S.N. Davis, M. Zreda, University of Arizona

D. Cecil, U.S. Geological Survey, INEL

P. Sharma, Purdue University, PRIME Lab

Hydrogeology Journal 6 (1998) 104-114

Chlorine-36 is a radionuclide with a half-life of 3.01 x 10 ⁵ a. Most ³⁶ Cl in the hydrosphere originates from cosmic radiation interacting with atmospheric gases. Large amounts were also produced by testing thermonuclear devices during 1952-58. Because the monovalent anion, chloride, is the most common form of chlorine found in the hydrosphere and because it is extremely mobile in aqueous systems, analyses of both total Cl ^- as well as ³⁶ Cl have been important in numerous hydrologic studies.
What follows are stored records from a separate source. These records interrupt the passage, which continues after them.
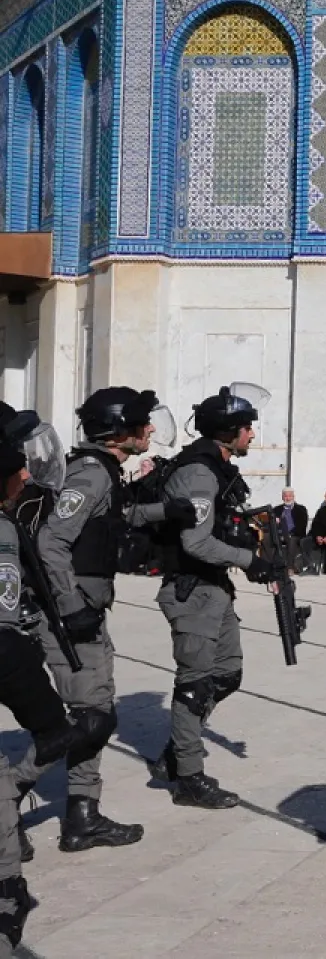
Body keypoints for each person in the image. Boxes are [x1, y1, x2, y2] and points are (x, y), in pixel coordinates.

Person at [9, 388, 192, 854]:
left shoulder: (103, 472)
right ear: (119, 429)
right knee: (90, 719)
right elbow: (52, 542)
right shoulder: (91, 473)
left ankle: (83, 815)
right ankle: (8, 798)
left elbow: (115, 516)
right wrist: (71, 607)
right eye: (141, 423)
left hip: (85, 612)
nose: (149, 430)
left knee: (98, 712)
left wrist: (165, 510)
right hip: (69, 615)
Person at [0, 404, 117, 955]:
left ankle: (69, 811)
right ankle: (18, 797)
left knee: (88, 718)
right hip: (39, 623)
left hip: (35, 620)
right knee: (84, 719)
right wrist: (71, 608)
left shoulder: (31, 499)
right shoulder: (12, 515)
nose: (28, 469)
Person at [148, 387, 280, 809]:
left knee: (227, 674)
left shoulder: (217, 469)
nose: (252, 434)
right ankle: (188, 777)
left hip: (213, 588)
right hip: (192, 589)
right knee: (194, 685)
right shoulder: (200, 474)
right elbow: (196, 542)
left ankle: (179, 748)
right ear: (227, 432)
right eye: (247, 428)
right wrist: (249, 561)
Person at [272, 489, 308, 573]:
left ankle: (290, 568)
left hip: (296, 535)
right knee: (268, 538)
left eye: (290, 496)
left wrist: (290, 534)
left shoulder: (301, 509)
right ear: (282, 497)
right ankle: (271, 566)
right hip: (280, 534)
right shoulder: (276, 509)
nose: (287, 498)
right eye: (285, 496)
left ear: (293, 497)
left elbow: (302, 525)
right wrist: (275, 522)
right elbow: (271, 523)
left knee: (291, 540)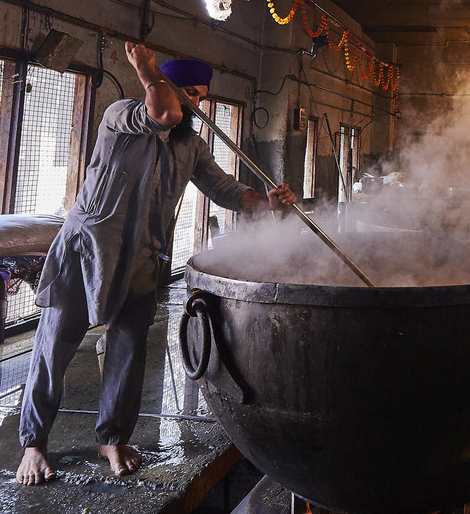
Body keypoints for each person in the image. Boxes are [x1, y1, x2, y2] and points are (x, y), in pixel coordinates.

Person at [16, 43, 296, 485]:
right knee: (55, 346)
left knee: (128, 350)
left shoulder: (191, 146)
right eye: (189, 93)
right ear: (163, 86)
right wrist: (148, 71)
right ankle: (34, 444)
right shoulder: (121, 116)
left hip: (142, 256)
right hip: (87, 251)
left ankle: (113, 438)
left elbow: (225, 189)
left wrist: (268, 203)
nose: (195, 104)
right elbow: (162, 112)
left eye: (201, 96)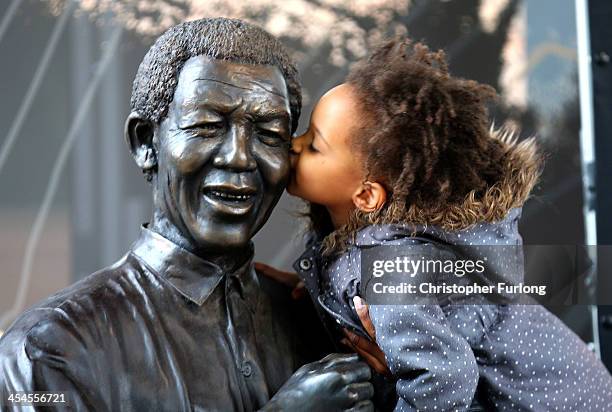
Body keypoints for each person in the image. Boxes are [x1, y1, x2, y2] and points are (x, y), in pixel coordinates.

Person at [0, 18, 376, 411]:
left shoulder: (329, 319)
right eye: (207, 126)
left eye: (268, 134)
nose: (239, 157)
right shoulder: (47, 350)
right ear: (146, 142)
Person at [258, 38, 612, 410]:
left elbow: (443, 379)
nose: (294, 144)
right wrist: (314, 287)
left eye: (315, 145)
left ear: (366, 196)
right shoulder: (368, 245)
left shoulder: (393, 267)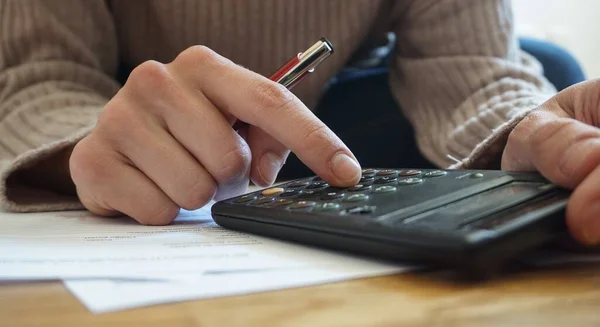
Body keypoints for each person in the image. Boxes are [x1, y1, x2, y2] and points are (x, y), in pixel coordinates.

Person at [0, 0, 598, 246]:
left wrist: (531, 131)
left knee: (551, 67)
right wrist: (86, 147)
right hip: (127, 108)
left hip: (333, 107)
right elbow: (40, 75)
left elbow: (473, 66)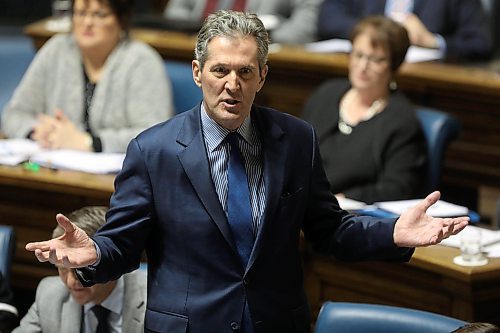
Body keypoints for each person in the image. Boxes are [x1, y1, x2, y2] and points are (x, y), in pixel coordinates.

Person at [25, 10, 468, 333]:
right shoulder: (154, 150)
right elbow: (122, 245)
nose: (232, 85)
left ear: (263, 76)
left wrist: (392, 233)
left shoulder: (296, 140)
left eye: (245, 72)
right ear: (198, 73)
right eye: (220, 71)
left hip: (276, 323)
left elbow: (329, 230)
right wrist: (93, 256)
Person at [1, 0, 173, 153]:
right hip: (54, 168)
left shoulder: (142, 61)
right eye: (81, 13)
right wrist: (38, 131)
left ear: (121, 20)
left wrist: (89, 142)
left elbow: (156, 135)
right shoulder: (56, 50)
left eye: (99, 15)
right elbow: (13, 114)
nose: (87, 22)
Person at [302, 16, 427, 204]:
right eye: (358, 55)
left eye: (375, 60)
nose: (363, 66)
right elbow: (293, 151)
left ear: (393, 66)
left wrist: (344, 200)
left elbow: (398, 187)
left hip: (351, 218)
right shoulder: (326, 94)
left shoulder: (401, 120)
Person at [14, 206, 147, 333]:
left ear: (108, 260)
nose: (71, 282)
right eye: (63, 269)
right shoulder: (50, 294)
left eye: (81, 270)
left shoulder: (152, 300)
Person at [316, 0, 493, 61]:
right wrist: (375, 33)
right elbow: (328, 19)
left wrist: (431, 41)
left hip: (425, 84)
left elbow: (481, 43)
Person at [163, 0, 321, 44]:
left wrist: (256, 40)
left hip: (268, 63)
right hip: (192, 49)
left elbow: (304, 27)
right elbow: (175, 12)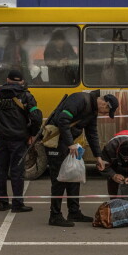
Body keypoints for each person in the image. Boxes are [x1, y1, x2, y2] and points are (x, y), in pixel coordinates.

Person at [45, 89, 118, 227]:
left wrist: (98, 156)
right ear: (104, 104)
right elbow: (62, 120)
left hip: (68, 143)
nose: (105, 114)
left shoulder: (92, 111)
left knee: (74, 175)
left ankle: (74, 212)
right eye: (107, 111)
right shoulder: (80, 99)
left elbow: (92, 133)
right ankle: (54, 215)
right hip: (56, 142)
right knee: (59, 179)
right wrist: (70, 144)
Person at [0, 69, 42, 213]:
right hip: (19, 140)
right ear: (22, 81)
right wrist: (32, 134)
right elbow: (36, 118)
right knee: (17, 172)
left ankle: (3, 202)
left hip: (2, 140)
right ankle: (17, 204)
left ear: (8, 80)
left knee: (1, 171)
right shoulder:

In almost all applications of ³⁶ Cl, a knowledge of the initial, or pre-anthropogenic, levels of ³⁶ Cl useful, as well as essential in some cases. Standard approaches to the determination of initial values have been to: (a) calculate the theoretical cosmogenic production and fallout, which varies according to latitude; (b) measure ³⁶ Cl in present-day precipitation and assume that anthropogenic components can be neglected; (c) assume that shallow groundwater retains a record of the initial concentration; (d) extract ³⁶ Cl from vertical depth profiles in desert soils; (e) recover ³⁶ Cl from cores of glacial ice; and (f) calculate subsurface production of ³⁶ Cl for water that has been isolated from the atmosphere for more than one million years. The initial value from soil profiles and ice cores is taken as the value that occurs directly below the depth of the easily defined bomb peak. All six methods have serious weaknesses. Complicating factors include ³⁶ Cl concentrations not related to cosmogenic sources, changes in cosmogenic production with time, mixed sources of chloride in groundwater, melting and refreezing of water in glaciers, and seasonal groundwater recharge that does not contain average year-long concentrations of ³⁶ Cl.